Images with bounding boxes:
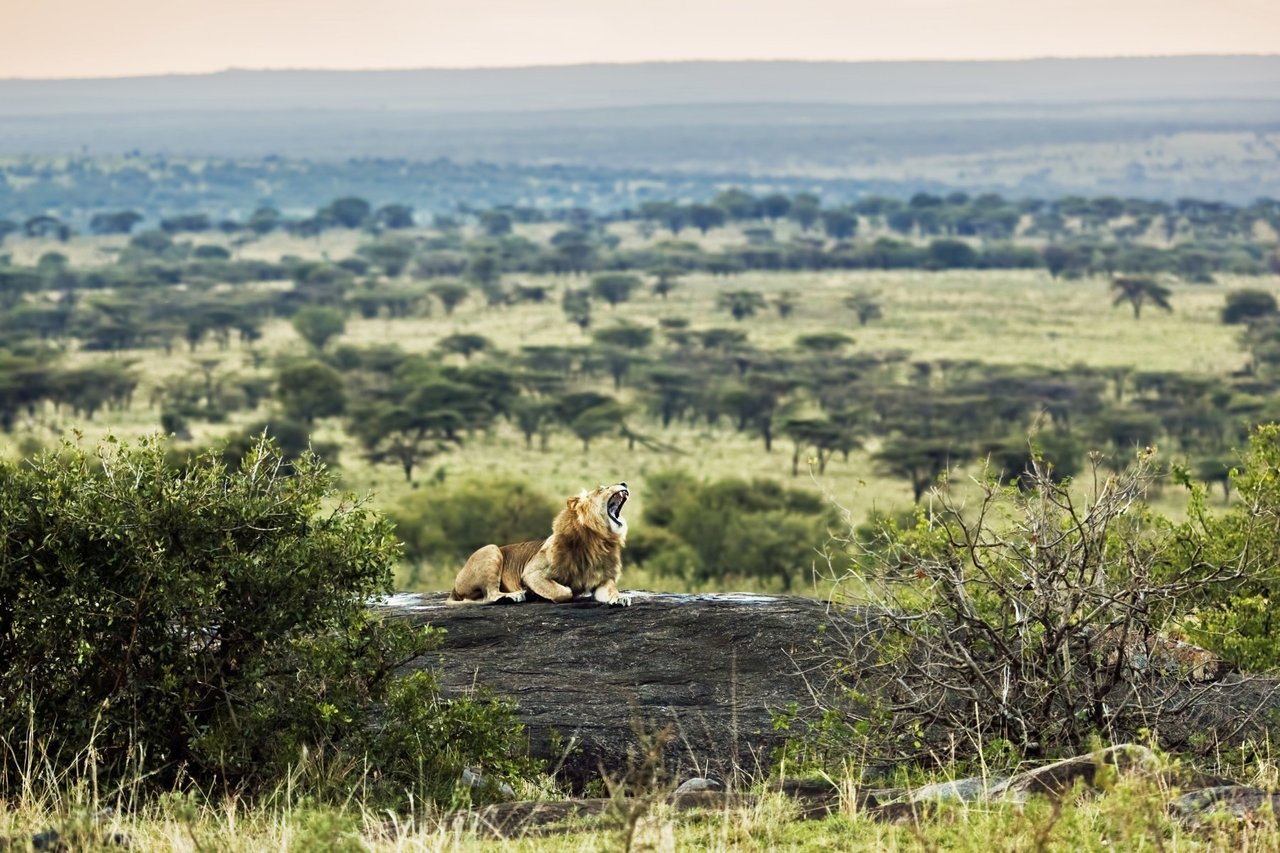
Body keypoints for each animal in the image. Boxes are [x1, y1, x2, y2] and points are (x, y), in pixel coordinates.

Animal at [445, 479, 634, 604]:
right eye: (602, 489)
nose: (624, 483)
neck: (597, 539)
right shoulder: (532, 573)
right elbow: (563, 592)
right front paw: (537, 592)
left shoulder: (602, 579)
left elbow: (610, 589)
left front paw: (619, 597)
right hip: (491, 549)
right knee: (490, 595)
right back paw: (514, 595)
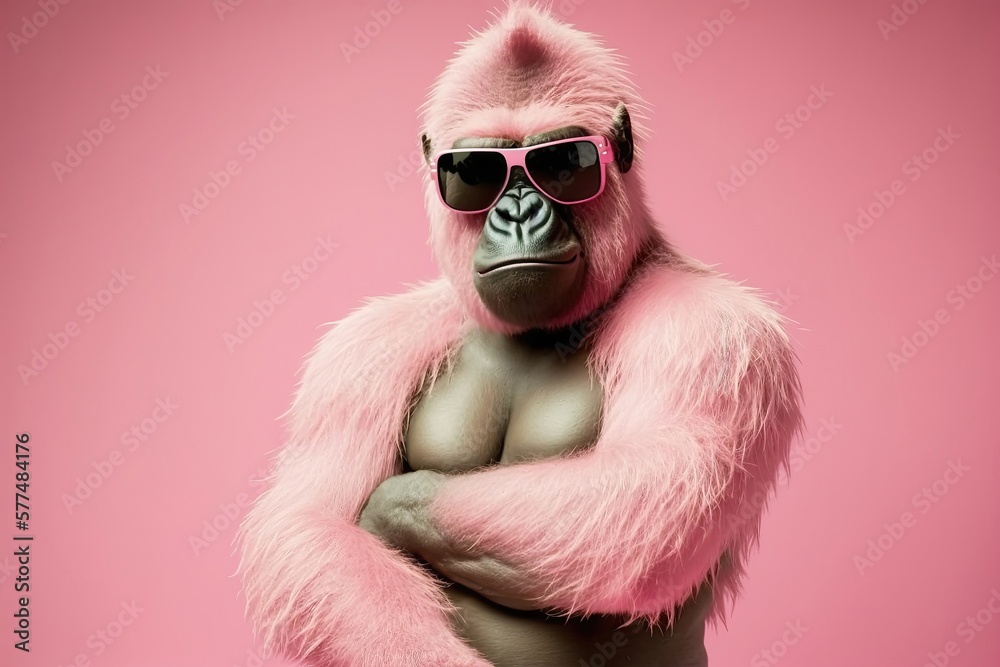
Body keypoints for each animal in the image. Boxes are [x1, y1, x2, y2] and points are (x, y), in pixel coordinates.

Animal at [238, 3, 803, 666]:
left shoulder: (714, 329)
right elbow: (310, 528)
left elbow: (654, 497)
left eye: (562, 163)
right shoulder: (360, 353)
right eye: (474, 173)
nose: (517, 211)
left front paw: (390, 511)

---

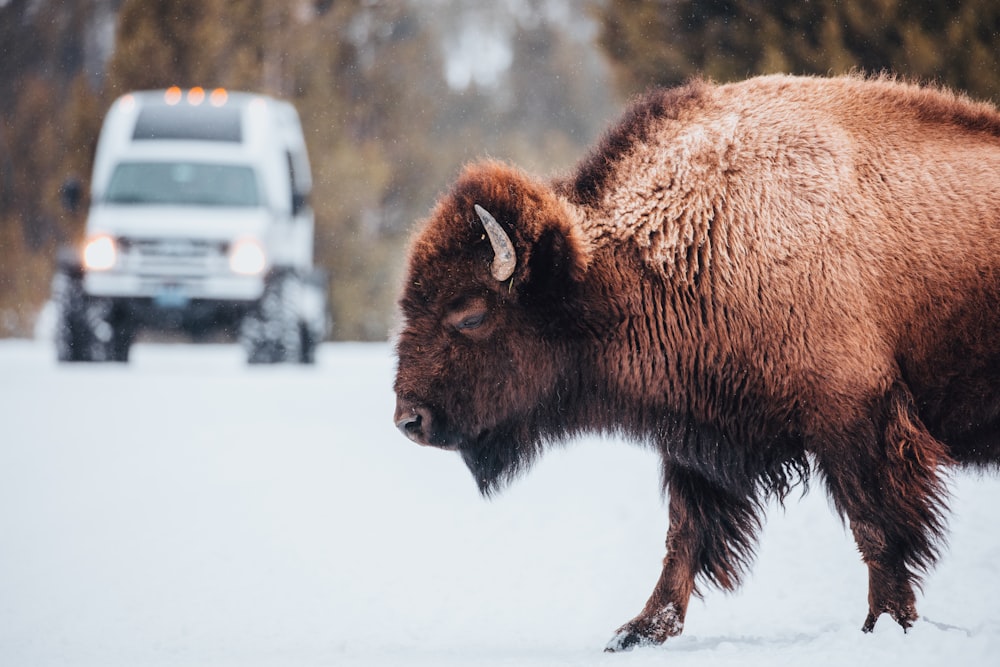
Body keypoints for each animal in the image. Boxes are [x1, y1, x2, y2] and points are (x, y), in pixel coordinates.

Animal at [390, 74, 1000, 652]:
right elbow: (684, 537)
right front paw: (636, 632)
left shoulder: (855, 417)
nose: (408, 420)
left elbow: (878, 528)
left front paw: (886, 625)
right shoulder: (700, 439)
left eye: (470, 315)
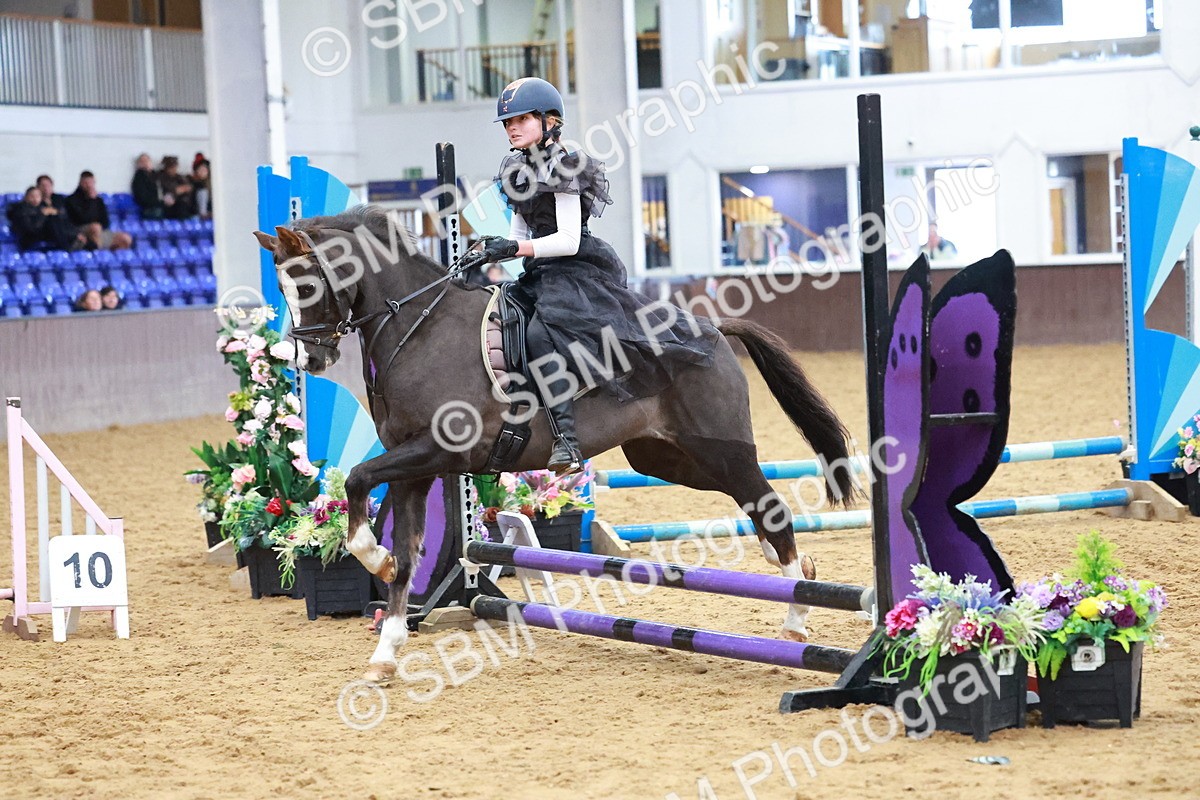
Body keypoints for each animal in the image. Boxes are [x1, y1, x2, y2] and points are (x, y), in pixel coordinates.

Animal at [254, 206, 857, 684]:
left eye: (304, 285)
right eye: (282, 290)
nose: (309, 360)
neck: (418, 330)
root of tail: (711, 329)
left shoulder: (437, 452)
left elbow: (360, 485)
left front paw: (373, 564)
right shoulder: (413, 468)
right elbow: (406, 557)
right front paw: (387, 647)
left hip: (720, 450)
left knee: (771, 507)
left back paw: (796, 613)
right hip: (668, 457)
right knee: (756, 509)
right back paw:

→ **What this task involves**: Among the lines above, repeat exactly those from the line with "right elbow: (310, 528)" to the line with "left front paw: (390, 511)", counting both ends.

→ **Final answer**:
right elbow: (310, 528)
left elbow: (654, 497)
left eye: (562, 163)
right shoulder: (360, 353)
right eye: (474, 173)
nose: (517, 211)
left front paw: (390, 511)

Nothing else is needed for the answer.